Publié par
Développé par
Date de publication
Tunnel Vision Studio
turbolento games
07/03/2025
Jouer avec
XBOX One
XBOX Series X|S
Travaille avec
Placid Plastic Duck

--------

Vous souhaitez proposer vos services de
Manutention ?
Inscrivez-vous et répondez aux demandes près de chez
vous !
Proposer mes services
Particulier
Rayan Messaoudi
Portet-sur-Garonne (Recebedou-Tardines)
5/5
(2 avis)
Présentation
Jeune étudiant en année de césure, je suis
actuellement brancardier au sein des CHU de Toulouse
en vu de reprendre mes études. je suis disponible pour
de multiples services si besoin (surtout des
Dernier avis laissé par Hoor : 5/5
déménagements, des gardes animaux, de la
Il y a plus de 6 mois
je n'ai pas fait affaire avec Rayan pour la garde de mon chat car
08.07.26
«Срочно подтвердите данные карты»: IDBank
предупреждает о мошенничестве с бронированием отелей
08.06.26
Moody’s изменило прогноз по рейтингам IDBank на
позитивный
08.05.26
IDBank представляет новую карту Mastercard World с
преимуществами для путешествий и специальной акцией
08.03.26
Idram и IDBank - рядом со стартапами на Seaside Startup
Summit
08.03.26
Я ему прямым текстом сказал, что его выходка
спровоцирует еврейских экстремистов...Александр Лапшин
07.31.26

--------

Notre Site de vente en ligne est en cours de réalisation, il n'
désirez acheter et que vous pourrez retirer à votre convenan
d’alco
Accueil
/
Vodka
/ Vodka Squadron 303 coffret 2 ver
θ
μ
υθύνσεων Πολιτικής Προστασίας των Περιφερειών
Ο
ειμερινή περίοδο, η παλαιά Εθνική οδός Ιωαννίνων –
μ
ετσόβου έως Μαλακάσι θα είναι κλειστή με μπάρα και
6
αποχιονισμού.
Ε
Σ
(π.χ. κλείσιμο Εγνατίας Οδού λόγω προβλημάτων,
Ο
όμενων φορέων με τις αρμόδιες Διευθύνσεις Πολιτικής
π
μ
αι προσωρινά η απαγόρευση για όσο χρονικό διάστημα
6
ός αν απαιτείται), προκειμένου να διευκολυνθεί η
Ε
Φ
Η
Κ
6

--------

Exercise objective: The lines above that hold the string "services" are to be located and copied.

Response:
Vous souhaitez proposer vos services de
Proposer mes services
de multiples services si besoin (surtout des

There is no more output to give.